Doğa mı, Çevre mi?
- Koray Pehlivan
- 5 gün önce
- 2 dakikada okunur
Deneyim. Evrende bulunan her "tane" etkileşime girdiği diğer tanelerden gördüğü etki ile "hayat" denilen yolculuğunu yaşar. Bu taneler birleşerek yeni maddeler hatta maddenin yapı taşı olan atomları oluştururlar. En küçük tane olarak şimdilik elektron ve protonları oluşturan quarkları referans alacağız. Bir hücreden başka bir hücrenin oluşumu ya da iki hücreden başka bir hücrenin oluşumu ile birlikte (buna yıldızlarda sıcaklık ve basınçla oluşan yeni elementleri de dahil edebiliriz) yeni oluşan hücre ya da element kendi çevresinde bulunan her "tane" ile etkileşim içerisine girer.
Çevresindeki tanelerin oluşturduğu çevrenin durumu ve tanelerin kendileriyle birlikte (herhangi bir potansiyel kavramı ile) oluşan potansiyel fark sebebiyle yeni tane durumları ve bu sayede yeni çevre durumları oluşur. Bu yeni çevre ve tane durumları yeni potansiyel farkları yaratır ve bu sayede olaylar sonsuz bir döngü içerisine girer. (Buradaki döngü her zaman aynı olayların yaşanması değil her an potansiyel fark nedeniyle yeni durumların oluştuğudur.) Genel bir tanım yapmak istersek, evrenin 13.4 milyarlık yolculuğunda sebep-sonuç ilişkisinin başlamasını ve sürmesini sağlayan olaylar zinciri diyebiliriz.

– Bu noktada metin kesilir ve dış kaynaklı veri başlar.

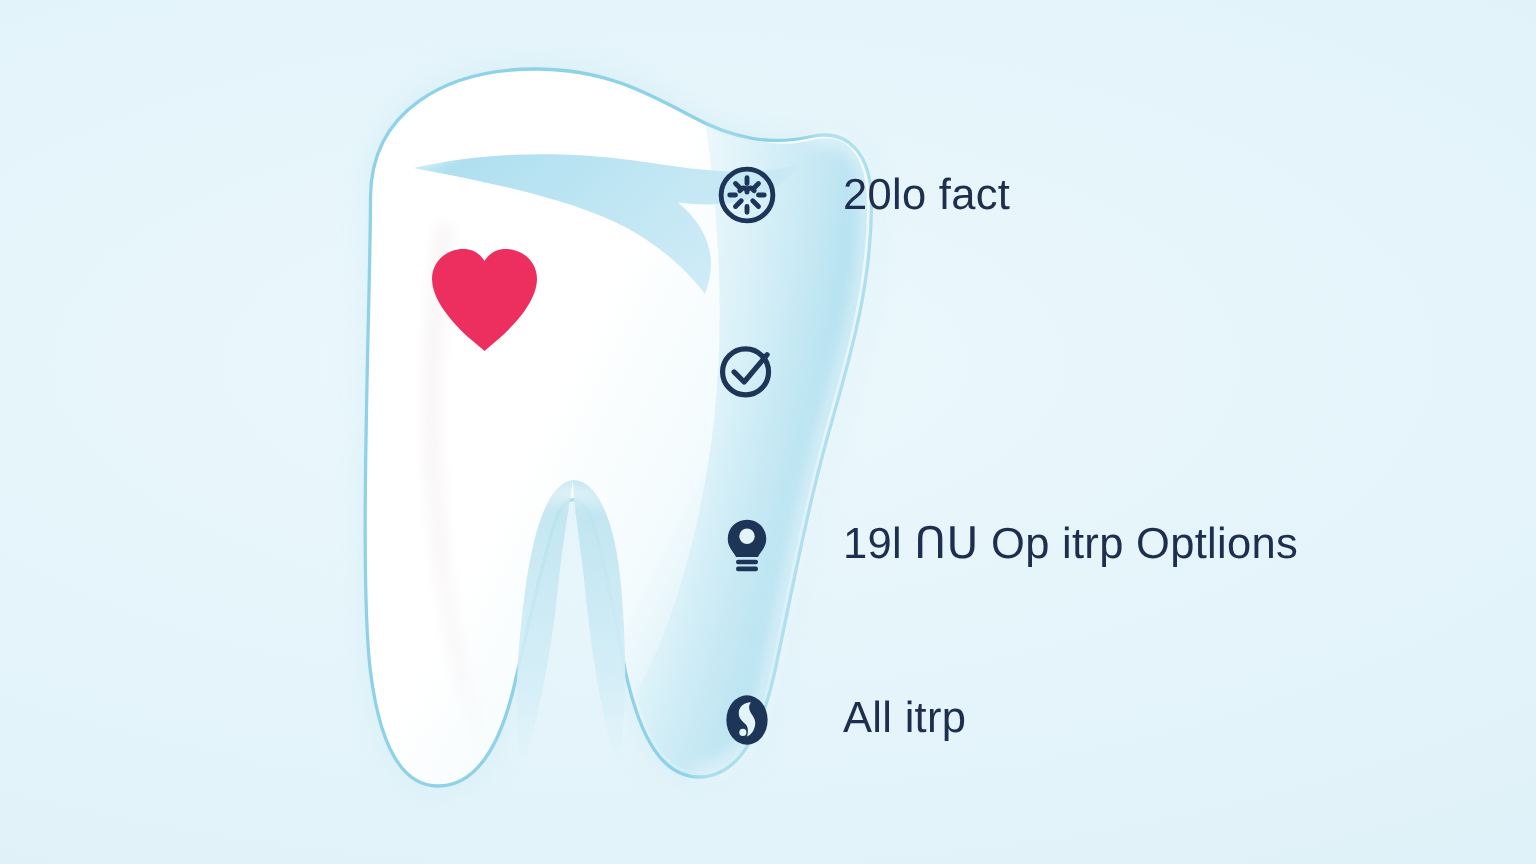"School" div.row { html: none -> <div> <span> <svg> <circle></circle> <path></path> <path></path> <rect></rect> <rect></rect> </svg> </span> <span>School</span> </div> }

Geniş çerçeveden bakacak olursak, bir tane oluştuğu çevredeki bir diğer taneler ve diğer tanelerin oluşturduğu çevre durumuna maruz kalarak kendi yolculuğunu sürdürür. Bir çıkarım yapacak olsam şöyle düşünmem yanlış olmazdı sanırım. "Ne ile muhatap olursan bu hayatta onunla evrimleşirsin." Örneğin bir çocuğun çok yüksek eğitime, yüksek zekaya ve yüksek maddi kaynağa sahip ebeveynlerinin olduğunu, bir de bir çocuğun düşük eğitime, düşük zekaya ve düşük maddi imkana sahip olduğunu düşünelim. Biyolojik ve kaynak olarak yüksek imkanlara sahip çocuk rasyonel olarak yukarıda bahsettiğimiz potansiyel farklara göre oluşan akılcı referanslı sebep-sonuç ilişkisinin zıddına göre, kendini geliştirmeye çalışırsa o çocuk yüksek zekaya, yüksek maddi kaynağa veya yüksek bir eğitim deneyimine sahip olsa da kendini zannettiği gibi yani "potansiyel farklara göre oluşan akılcı referanslı sebep-sonuç ilişkisinin zıddına göre" geliştirmesi imkansızdır. Ancak düşük imkanlara veya zekaya sahip çocuk ise potansiyel farklara göre oluşan akılcı referanslı sebep-sonuç ilişkisine göre kendini geliştirmeye çalışırsa, belki kendi hayalini gerçekleştiremeyebilir ama bilgelik, beceri, ve (gelişebildiğince) yüksek zekaya sahip olabilir. Evet yüksek imkanlara sahip bir ailenin çevresi de öyle olur, çocuk orada bulunduğu sürece bir şeyler öğrenir. Bu mümkün ama çocuk o çevrede ne kadar bulunuyor? Çocuğun orada bulunmasını veya bulunmamasını sağlayan potansiyel fark nedir? Bir deneyim sonucunda zihinsel bir tanımlamayla oluşan potansiyel fark mı yoksa biyolojik bir durum mu? (Yani aslında "istek, arzu mu ve bu istek arzunun oluşmasını sağlayan biyolojik veya hayat deneyimleri neler?" şeklinde soruyorum.)
Konu biraz dağıldıysa hemen toplayalım. Anlatmak istediğim, bir maddenin kendisini oluşturan tanelerinin durumları, çevresini oluşturan tanelerle gireceği etkileşim sonucunda geçeceği yeni durumun oluşmasında önemli bir sebeptir. Ancak, bir maddenin bulunduğu çevredeki maddelerin oluşturduğu çevre durumu, kendisinin evrende bulunacağı bir sonraki durumundan daha önemli bir sebeptir. Yani neyle etkileşime geçerse, onun etkisiyle yeni durumunu oluşturur.
Özat ve başlığa cevap olarak, dokunduğun sana bulaşır. Ne kadar çok dokunursan o kadar çok bulaşır. Dokunduğunu iyi seç, çünkü artık o sensin.